私は足の向くままに駆け上がった。線路を横切るような橋で、そこは思ったより高かった。
風が強い。わすかなつたが揺れている。線路を見下ろした。
そこには私の影がなかった。怖くなって、足下を見た。影があった。私はずっと続く線路を見た。
果てが無く、先がどうなっているのか見当がつかない。
少なくとも私の目の前では平行に並んでぶれることなく続いている。
私は後ろを向くと、同じように線路を見下ろした。
私の影は無かったが、やはり線路はまっすぐ続いていた。
私は線路に対して垂直に向き、来た方とは逆の階段をゆっくり下りていった。

茶色い時間

今日は少し早めの帰路につくことができた。
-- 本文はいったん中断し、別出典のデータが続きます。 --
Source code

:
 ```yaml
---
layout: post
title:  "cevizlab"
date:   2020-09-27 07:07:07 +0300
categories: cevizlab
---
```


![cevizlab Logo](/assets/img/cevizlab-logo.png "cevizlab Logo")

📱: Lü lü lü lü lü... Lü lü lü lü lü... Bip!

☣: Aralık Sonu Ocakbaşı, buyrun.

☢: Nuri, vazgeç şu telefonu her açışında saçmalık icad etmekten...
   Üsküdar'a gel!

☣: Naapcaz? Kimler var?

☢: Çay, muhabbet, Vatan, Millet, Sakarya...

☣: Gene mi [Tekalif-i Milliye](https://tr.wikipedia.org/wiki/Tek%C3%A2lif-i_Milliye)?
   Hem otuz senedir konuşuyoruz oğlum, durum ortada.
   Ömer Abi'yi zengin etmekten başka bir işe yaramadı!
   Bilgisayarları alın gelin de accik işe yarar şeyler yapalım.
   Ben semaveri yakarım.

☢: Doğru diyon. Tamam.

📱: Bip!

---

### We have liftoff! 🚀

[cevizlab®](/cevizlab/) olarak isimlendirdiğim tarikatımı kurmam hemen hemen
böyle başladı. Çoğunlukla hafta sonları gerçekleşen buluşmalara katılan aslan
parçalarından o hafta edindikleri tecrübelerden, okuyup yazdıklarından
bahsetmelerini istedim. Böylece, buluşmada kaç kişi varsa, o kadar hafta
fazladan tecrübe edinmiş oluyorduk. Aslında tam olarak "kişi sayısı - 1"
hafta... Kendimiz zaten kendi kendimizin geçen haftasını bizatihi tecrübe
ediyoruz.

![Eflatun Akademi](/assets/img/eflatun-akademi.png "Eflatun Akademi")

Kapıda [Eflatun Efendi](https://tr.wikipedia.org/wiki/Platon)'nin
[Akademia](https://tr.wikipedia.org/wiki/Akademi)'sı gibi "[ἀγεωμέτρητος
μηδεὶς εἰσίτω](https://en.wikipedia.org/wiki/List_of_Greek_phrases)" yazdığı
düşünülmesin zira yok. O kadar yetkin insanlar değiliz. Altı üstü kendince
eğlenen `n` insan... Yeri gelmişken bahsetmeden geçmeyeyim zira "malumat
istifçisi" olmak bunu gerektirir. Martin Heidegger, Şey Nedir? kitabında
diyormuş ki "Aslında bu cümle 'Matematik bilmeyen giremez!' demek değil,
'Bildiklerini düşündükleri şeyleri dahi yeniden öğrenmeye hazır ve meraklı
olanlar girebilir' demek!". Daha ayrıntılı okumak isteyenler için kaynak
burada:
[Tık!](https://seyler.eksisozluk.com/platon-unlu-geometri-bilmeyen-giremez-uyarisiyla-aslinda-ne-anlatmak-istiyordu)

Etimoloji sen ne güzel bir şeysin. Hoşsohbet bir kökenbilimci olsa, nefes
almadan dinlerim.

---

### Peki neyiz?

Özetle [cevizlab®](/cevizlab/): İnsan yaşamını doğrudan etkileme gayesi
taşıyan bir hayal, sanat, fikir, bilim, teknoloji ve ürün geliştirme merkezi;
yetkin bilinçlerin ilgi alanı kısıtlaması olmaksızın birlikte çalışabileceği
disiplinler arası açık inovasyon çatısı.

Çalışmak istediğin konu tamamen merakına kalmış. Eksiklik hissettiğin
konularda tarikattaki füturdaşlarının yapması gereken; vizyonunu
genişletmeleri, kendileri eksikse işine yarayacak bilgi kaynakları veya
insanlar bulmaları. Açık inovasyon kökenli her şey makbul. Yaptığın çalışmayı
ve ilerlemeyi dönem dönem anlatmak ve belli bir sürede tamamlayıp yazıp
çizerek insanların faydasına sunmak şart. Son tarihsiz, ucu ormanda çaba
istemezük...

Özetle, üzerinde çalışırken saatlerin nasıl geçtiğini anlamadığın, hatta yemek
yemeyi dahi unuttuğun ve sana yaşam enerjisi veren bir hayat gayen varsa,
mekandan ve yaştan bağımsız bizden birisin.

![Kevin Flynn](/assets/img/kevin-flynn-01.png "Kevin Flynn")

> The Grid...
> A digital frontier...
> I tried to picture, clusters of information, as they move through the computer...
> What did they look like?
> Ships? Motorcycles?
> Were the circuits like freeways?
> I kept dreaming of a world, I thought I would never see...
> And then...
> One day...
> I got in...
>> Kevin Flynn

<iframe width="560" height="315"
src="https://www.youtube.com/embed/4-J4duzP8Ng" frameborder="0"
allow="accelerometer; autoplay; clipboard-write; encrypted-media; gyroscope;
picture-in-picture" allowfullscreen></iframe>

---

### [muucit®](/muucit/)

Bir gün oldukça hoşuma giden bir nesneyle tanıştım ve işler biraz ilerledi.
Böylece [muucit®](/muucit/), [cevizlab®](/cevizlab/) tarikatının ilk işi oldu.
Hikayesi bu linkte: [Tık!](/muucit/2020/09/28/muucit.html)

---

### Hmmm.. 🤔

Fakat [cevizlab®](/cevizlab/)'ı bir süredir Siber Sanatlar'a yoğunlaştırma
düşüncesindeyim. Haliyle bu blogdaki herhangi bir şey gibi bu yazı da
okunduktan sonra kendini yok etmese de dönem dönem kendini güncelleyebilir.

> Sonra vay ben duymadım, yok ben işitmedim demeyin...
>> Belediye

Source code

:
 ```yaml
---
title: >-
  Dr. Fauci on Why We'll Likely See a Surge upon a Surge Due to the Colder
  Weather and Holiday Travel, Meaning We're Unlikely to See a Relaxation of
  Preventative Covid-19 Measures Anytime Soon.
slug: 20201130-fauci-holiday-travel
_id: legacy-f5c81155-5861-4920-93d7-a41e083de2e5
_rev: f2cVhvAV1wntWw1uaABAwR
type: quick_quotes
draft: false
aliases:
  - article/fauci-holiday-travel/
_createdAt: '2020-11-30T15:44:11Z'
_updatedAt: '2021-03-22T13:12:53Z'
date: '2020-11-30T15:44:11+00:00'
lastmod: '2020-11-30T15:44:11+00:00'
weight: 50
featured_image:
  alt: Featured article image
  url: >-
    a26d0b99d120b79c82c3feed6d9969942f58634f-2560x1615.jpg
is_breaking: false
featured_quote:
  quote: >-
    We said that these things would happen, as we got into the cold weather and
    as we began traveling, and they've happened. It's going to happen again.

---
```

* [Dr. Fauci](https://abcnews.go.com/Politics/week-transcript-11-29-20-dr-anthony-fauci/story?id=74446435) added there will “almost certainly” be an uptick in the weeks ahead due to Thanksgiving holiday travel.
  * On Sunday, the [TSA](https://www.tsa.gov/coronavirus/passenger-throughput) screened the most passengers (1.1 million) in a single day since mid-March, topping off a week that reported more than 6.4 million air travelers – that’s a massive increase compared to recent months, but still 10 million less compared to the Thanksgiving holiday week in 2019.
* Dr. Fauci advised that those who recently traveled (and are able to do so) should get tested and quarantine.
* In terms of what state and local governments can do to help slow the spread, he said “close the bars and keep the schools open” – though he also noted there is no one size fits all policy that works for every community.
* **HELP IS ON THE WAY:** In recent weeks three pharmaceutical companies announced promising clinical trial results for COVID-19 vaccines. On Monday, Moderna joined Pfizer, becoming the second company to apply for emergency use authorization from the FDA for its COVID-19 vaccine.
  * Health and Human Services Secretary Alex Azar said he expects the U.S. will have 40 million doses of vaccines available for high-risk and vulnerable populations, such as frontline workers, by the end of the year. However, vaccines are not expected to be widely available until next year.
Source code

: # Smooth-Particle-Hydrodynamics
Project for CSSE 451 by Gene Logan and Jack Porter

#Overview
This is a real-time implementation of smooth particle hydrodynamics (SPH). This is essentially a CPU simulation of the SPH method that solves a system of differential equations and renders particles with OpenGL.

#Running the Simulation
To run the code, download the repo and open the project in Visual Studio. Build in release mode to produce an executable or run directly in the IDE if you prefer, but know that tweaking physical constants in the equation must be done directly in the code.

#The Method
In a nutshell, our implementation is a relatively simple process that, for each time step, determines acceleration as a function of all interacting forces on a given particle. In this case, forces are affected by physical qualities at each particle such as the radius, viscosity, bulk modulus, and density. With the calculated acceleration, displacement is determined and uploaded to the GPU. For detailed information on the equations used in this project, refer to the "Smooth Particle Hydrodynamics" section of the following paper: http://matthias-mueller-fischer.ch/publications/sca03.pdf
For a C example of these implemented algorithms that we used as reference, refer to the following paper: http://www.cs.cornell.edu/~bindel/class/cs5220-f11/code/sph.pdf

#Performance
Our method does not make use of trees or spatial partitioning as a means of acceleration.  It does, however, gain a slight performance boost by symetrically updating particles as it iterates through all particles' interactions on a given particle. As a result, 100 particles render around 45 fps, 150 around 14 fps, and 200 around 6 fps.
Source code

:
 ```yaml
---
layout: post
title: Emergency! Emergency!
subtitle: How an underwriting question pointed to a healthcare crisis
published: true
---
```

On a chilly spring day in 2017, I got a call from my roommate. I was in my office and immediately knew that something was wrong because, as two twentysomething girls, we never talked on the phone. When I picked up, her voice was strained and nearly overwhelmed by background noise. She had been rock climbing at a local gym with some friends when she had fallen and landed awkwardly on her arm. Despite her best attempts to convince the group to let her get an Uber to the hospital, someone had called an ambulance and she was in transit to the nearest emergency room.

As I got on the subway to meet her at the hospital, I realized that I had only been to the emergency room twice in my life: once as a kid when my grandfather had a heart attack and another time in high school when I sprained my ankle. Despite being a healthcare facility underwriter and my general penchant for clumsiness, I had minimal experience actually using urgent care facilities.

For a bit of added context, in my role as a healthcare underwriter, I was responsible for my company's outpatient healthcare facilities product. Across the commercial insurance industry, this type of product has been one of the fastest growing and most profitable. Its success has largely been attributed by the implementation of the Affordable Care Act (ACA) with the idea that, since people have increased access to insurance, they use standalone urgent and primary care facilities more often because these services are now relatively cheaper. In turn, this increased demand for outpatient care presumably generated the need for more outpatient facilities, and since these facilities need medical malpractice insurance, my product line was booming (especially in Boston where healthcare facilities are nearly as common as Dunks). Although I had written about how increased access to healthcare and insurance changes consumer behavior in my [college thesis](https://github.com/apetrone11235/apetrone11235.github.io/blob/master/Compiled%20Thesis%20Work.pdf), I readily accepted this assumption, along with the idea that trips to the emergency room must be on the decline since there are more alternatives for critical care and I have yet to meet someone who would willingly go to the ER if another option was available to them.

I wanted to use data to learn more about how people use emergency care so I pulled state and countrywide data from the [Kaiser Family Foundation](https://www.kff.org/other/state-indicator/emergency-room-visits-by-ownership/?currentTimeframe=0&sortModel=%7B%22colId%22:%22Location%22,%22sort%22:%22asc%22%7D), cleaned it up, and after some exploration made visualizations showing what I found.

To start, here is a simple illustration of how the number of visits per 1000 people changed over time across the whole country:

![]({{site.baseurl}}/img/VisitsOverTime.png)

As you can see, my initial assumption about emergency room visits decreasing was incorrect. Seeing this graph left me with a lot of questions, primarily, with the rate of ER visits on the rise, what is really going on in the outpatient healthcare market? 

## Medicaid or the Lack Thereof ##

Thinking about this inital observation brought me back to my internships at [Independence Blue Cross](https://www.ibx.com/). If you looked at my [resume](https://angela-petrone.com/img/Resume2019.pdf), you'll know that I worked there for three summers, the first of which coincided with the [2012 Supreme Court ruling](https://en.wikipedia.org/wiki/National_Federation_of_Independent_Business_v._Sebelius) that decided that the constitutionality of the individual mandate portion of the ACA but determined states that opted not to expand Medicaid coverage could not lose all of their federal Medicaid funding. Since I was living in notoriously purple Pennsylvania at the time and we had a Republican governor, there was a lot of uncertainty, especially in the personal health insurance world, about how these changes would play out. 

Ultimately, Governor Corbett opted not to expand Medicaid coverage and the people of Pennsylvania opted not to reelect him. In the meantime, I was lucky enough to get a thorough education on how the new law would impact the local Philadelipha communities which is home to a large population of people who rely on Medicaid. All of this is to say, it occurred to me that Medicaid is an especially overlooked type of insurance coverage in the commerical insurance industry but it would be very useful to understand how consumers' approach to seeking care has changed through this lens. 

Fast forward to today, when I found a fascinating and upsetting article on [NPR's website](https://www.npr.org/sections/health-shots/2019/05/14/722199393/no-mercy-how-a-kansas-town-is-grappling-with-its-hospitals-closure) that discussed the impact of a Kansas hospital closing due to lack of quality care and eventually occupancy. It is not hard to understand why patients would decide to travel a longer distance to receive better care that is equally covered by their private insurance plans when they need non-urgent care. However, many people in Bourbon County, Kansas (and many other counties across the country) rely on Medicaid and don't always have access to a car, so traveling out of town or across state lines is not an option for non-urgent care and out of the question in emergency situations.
おかげで空はまだ橙色をほのかに垂らしたくらいである。
ただいま、と声を出さずに言う。と、いつものように部屋の置くから猫が急ぎ足で出てきた。
猫はしっぽを高くし、夕飯をせびってくる、が夕飯にはまだ早い。
カーテンの先からは少しの冷気と日の暖かい色が漏れる。
私は久々にアコースティックギターを触りたくなって、もうだいぶ弦が伸びすすけたギターを押入れから出してきた。
弦は少し錆付いて匂いからもそれがわかったが、まだ引いても平気そうな顔をしている。
一番上の弦を触ると、音は違えど前とあまり変わらない穏やかな重低音がゆっくりこぼれる。
手には微かに鉄の匂いがつき、指に食い込む弦の細かいしわを感じてそのままギターの穴の中に吸い込まれそうなきがした。
やわらかい栗色のギターが段々その色を濃くしていき、弦は私が弾くたびに細く震える。
音が揃うと、赤いグラデーションが綺麗だった。
部屋には、しっとりと弦の震える音が響く。